Written task :: What lines below mention the word "форма"? Copy each one.

Transcribed page contents ::

___

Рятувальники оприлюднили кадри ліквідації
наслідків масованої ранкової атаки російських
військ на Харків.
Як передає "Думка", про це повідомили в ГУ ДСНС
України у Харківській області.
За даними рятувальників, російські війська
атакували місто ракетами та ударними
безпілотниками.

___

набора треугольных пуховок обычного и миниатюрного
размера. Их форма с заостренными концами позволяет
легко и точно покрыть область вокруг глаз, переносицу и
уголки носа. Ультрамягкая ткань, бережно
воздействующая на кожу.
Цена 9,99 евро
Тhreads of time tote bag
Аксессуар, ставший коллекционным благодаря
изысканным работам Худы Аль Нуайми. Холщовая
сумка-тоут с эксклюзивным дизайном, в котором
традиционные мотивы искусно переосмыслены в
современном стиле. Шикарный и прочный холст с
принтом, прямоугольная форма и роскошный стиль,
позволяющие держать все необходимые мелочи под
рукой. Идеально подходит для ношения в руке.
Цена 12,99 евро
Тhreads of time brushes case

___

Solution to the exercise ::
размера. Их форма с заостренными концами позволяет
принтом, прямоугольная форма и роскошный стиль,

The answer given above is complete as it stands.